Ornella Vanoni, 85 anni al massimo: tra amori folli, sesso sfrenato e droghe

Quando manca ormai pochissimo all'importante traguardo, la cantante con una carriera infinita ed una voce che rimane inconfondibile trova ancora le energie per mettersi a nudo e raccontare la sua vita

di M.E.P.

E' sempre un fiume in piena, Ornella Vanoni, icona della musica italiana e personaggio talvolta scomodo per i suoi interventi a gamba tesa e senza filtri. 85 anni il prossimo 22 settembre, con una carriera infinita ed una voce che rimane inconfondibile trova ancora le energie per mettersi a nudo e raccontare la sua vita, con un cenno particolare a quella sentimentale, travagliata e sofferta. Due le relazioni memorabili, quella con Giorgio Strehler che la scoprì giovanissima e la fece diventare musa del suo palcoscenico. Una storia d'amore "estrema", tra eccessi e droghe, fino al momento dell'addio da parte di lei, che sceglierà la sopravvivenza piuttosto che soccombere davanti ad una passione così forte e per certi versi dannata. Poi è stata la volta di Gino Paoli, condiviso con un'altra donna. 

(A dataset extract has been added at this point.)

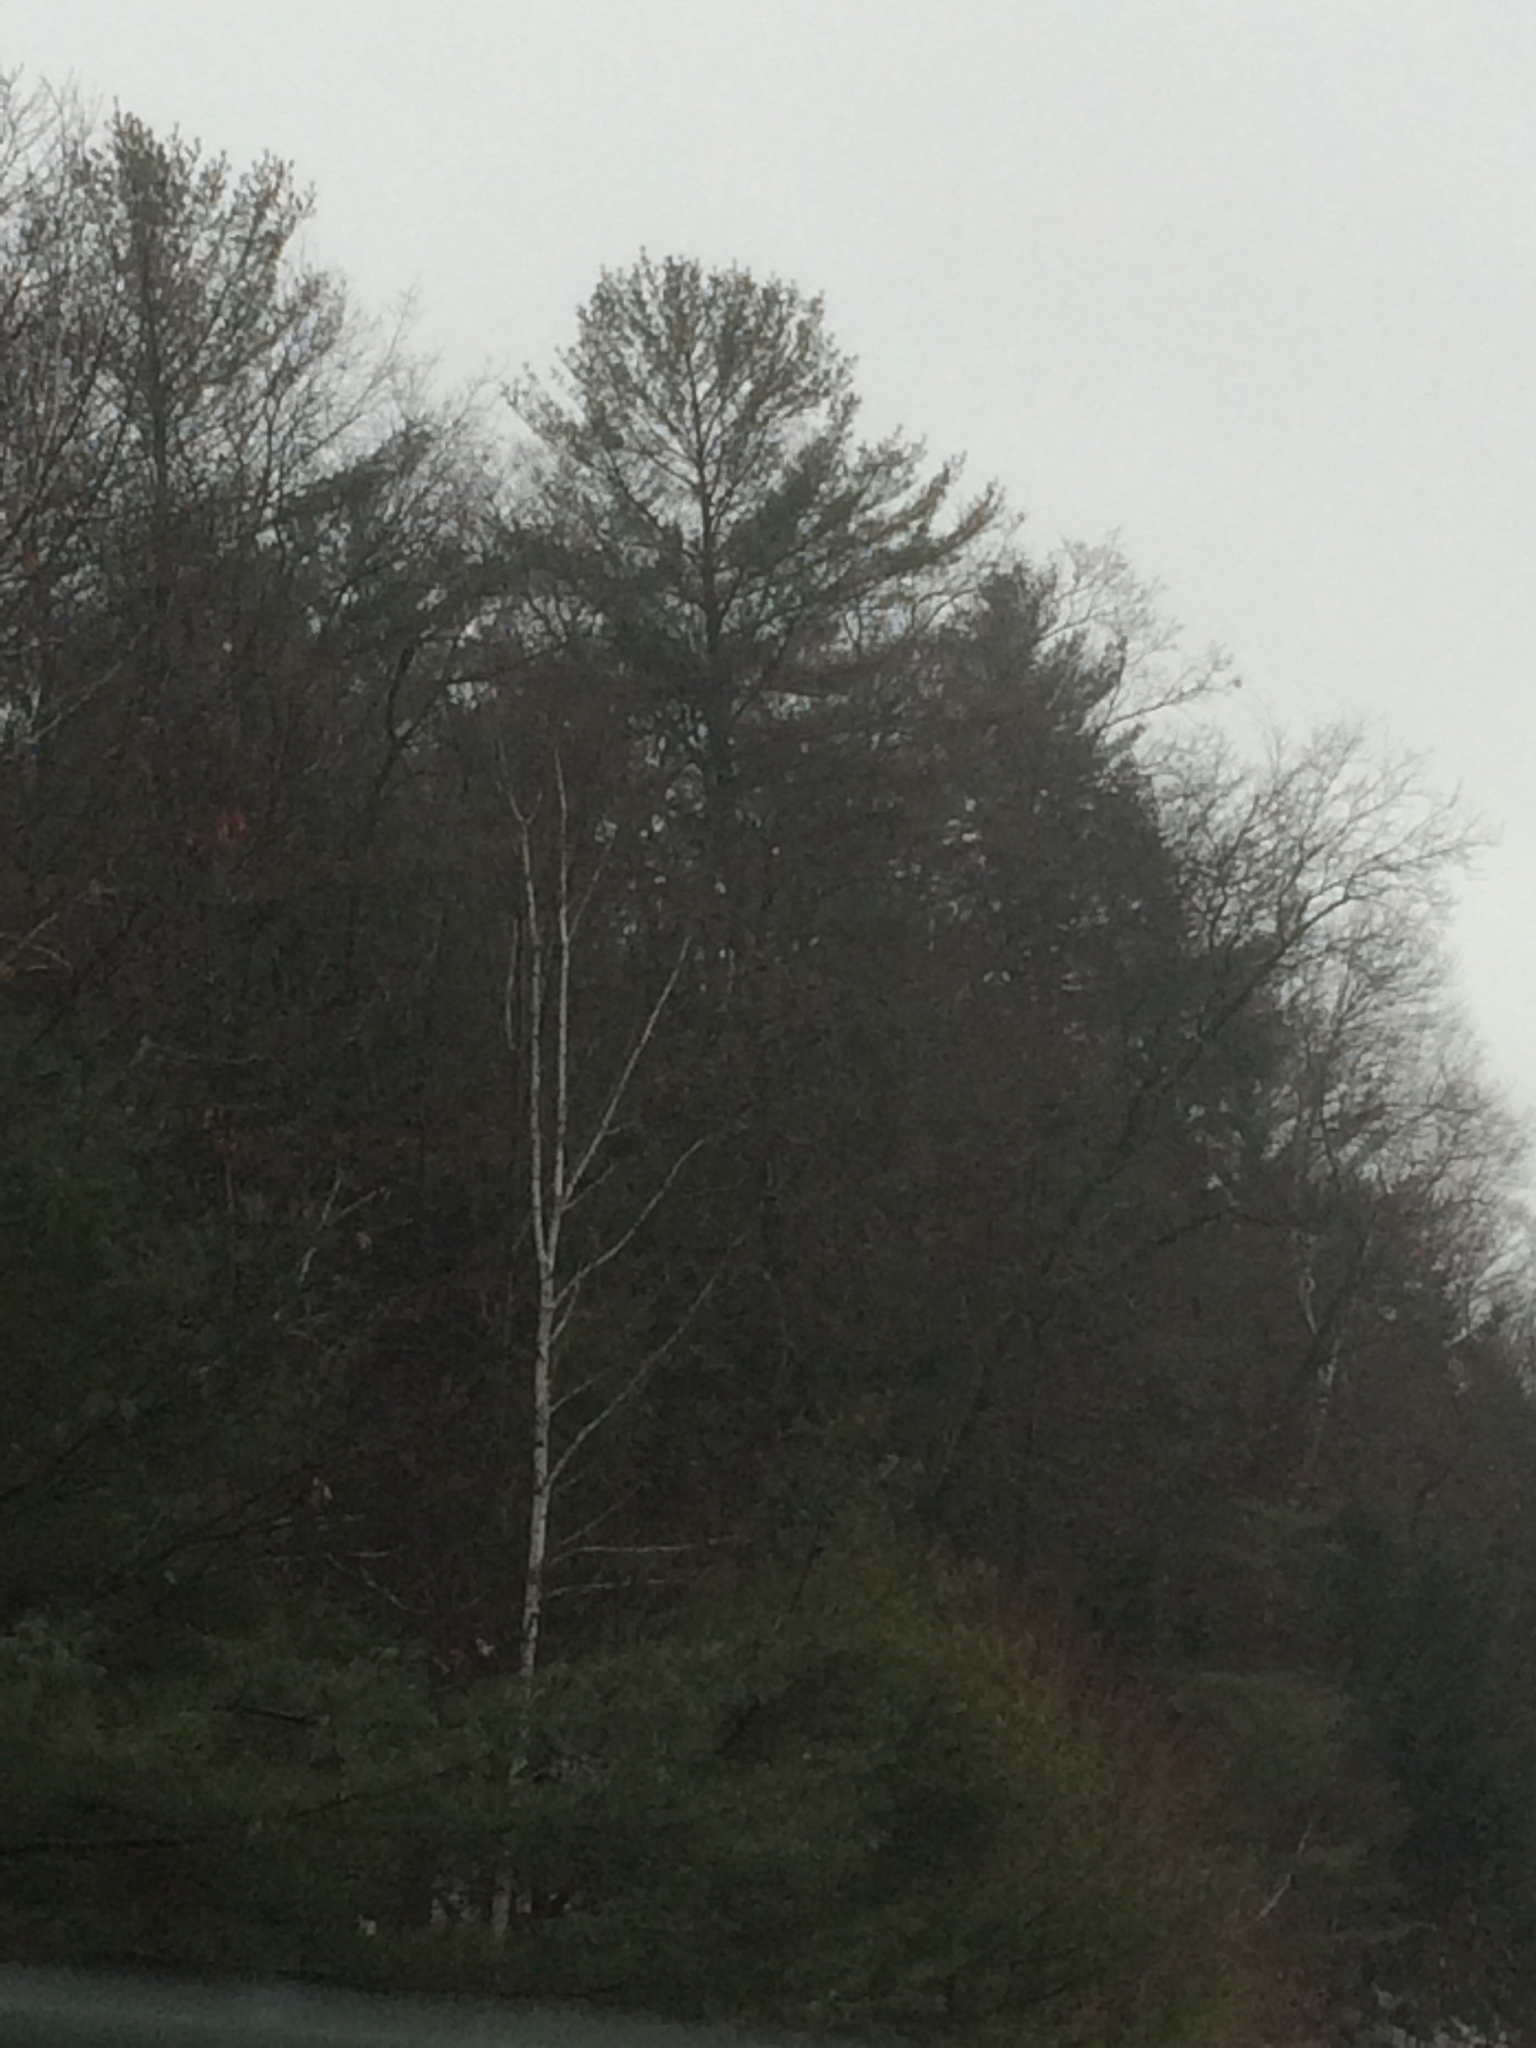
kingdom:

Della appassionante storia d'amore con Strehler parla anche oggi, in una lunga intervista al settimanale Vanity Fair. Senza rispondere alla domanda sul "sesso sfrenato" di cui parla nella sua biografia "Una bellissima ragazza", si limita a raccontare che "Giorgio aveva molti vizi". "Per un po’ li assecondai. Poi, d’un tratto, dissi basta. Volevo riprendere in mano la mia vita". Ma non fu semplice. "Quando mi sposai con Lucio Ardenzi, Giorgio mi telefonava tutte le sere. Faceva stalkeraggio con un telefono fisso. Era un lupo ferito. Ululava al di là della cornetta: “P*****a maledetta, dove sei?”. Cercavo di calmarlo: “Giorgio ti prego, non fare così”. E sempre a lui è legato il periodo delle droghe, alle quali riuscì a dire addio. "Adesso la sera fumo una canna prima di addormentarmi, rivela. Mi serve per dormire".

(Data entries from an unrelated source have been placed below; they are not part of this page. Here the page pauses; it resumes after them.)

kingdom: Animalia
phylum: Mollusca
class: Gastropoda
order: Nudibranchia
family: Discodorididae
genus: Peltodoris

La donna, l'artista ma anche la ragazzina con un bagaglio pieno di insicurezze. Quasi patologiche. "Da giovane - racconta a Vanity Fair, ero timidissima a causa di un’insicurezza cronica, ho fatto fatica. Arrossivo e cercavo la mia identità tra un silenzio e un azzardo. A 15 anni mi rasai a zero e mi feci bionda. Dormivo poco. Mi facevo schifo. Avevo paura... Era genetica, racconta, delle stesse paure soffriva mio padre". Una personalitù complessa quella di Ornella Vanoni, segnata anche da periodi di smarrimento e depressione. Che l'hanno talvolta portata a sfuggire al mondo, quasi a volersi proteggere. "Sono stata un anno dentro casa senza voler vedere nessuno. Una mia amica, anzi una ex amica che credevo tale e si dimostrò una stronza, mi diceva: “Lo fai per farti notare”. Invece la depressione è tremenda, sottovalutata". Parola di una che la vita l'ha sempre presa di petto, a volte facendosi pure male.